Trecho apresentado »

O leitor 2 mostra outro momento da sua vida e uma experiência distinta de leitor (grifos nossos):

Já no terceiro ano a leitura inicial foi Os Sertões, de Euclides da Cunha. Quase não consegui terminar de ler, pois as duas primeiras partes do livro eram bastante difíceis e só gostei quando cheguei à terceira parte. Depois quando já estava na universidade acabei relendo Os

Sertões e não achei tão ruim como da primeira vez. Li

também O Quinze, Vidas Secas e A Bagaceira, todos no terceiro ano.

Foi no terceiro ano, do atual ensino médio, que o leitor 2 afirma ter lido a obra literária Os Sertões, de Euclides da Cunha, a qual quase não conseguiu ler, pois a considerou de difícil leitura. Porém, já na universidade, a leu novamente e não teve o

mesmo sentimento negativo da primeira vez. Isso provavelmente ocorreu porque, na universidade, já estava mais amadurecido e leu com outro olhar. Nesse fragmento, além de citar o livro de Euclides da Cunha, faz referência a outras obras literárias que fazem parte da lista de obras valorizadas pela escola. Assim, entendemos que o leitor 2, ao narrar tais leituras, deseja ser visto como um leitor de leitura valorizada pela escola.

Dados extraídos »
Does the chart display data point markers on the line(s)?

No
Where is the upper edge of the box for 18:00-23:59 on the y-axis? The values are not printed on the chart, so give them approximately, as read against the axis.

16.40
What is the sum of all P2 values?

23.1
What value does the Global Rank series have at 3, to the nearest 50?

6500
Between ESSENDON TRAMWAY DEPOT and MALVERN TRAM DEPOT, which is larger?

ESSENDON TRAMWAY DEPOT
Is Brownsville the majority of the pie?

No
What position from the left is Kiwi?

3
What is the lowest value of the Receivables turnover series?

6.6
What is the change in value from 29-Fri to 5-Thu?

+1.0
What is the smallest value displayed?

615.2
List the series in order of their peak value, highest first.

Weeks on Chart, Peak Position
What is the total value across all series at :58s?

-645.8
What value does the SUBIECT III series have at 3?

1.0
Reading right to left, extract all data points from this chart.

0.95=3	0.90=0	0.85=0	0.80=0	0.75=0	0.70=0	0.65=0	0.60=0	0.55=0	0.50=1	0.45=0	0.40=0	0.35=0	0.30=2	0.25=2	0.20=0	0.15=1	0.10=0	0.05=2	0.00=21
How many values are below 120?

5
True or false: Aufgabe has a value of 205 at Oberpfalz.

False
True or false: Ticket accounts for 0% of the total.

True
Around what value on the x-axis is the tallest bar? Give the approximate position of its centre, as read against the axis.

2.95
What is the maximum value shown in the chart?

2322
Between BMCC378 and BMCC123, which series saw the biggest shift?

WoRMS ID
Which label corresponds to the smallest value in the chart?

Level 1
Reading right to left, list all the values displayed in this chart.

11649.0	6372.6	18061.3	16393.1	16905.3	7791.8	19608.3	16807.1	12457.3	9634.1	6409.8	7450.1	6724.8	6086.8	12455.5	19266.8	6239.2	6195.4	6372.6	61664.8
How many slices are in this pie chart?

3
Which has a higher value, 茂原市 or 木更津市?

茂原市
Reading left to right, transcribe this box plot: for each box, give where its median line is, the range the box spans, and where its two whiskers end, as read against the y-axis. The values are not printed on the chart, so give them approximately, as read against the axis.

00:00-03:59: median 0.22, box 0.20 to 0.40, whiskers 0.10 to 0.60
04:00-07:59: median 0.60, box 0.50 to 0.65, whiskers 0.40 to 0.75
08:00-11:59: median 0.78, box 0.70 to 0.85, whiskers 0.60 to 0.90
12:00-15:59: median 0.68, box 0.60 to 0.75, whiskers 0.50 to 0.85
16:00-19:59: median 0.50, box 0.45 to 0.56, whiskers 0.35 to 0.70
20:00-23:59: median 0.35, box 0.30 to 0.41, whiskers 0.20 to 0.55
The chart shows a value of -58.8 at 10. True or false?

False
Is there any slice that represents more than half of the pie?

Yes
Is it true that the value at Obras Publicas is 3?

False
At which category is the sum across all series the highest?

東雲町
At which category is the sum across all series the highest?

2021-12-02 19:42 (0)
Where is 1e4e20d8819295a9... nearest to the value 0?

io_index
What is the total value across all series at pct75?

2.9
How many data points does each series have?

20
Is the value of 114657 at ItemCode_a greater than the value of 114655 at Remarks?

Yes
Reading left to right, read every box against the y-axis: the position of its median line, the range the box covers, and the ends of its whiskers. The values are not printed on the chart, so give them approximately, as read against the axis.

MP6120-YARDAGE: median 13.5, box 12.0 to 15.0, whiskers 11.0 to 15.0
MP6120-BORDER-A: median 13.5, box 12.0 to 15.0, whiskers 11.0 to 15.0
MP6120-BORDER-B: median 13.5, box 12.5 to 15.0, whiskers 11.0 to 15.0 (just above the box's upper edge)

Instruções » Prossiga com o trecho sobre as leituras do leitor 2, escrevendo a partir da última frase apresentada. Os dados foram tirados de outra fonte.

Resposta »
Na continuação da tessitura da sua experiência de leitor, o leitor 2 mostra a fase da leitura na universidade (grifos nossos):

Quando cheguei na UFRN, tive contato com outras leituras, li Iracema, O guarani e Ubirajara para realizar um trabalho e gostei bastante. Recordo-me também de ter lido Os de

Macatuba a pedido do professor Humberto. Foi a primeira

obra que li de um autor do Rio Grande do Norte. Lia muitas apostilhas, umas interessantes, outras nem tanto.

O leitor 2 apresenta as leituras que realizou na universidade: leituras literárias prestigiadas pela sociedade e leitura de apostilas. Compreendemos, portanto, que o leitor 2, nesse trecho, procurou mostrar-se um leitor eclético. Observamos que, ao final do trecho, o leitor 2 colocou a imagem do livro Os de Macatuba, possivelmente, para reforçar, provando que realmente o leu.

O leitor 2 também revela a sua experiência de leitura quando começou a ensinar (grifo nosso):

Ao começar a ensinar descobri que tinha que estudar a gramática, pois naquela época ou se sabia a gramática normativa ou não se era bom professor de Língua Portuguesa. Passei a estudá-la com perseverança, pois morria de medo de não saber responder aos alunos ou ficar insegura perante uma classe repleta de crianças prontas para me desafiar.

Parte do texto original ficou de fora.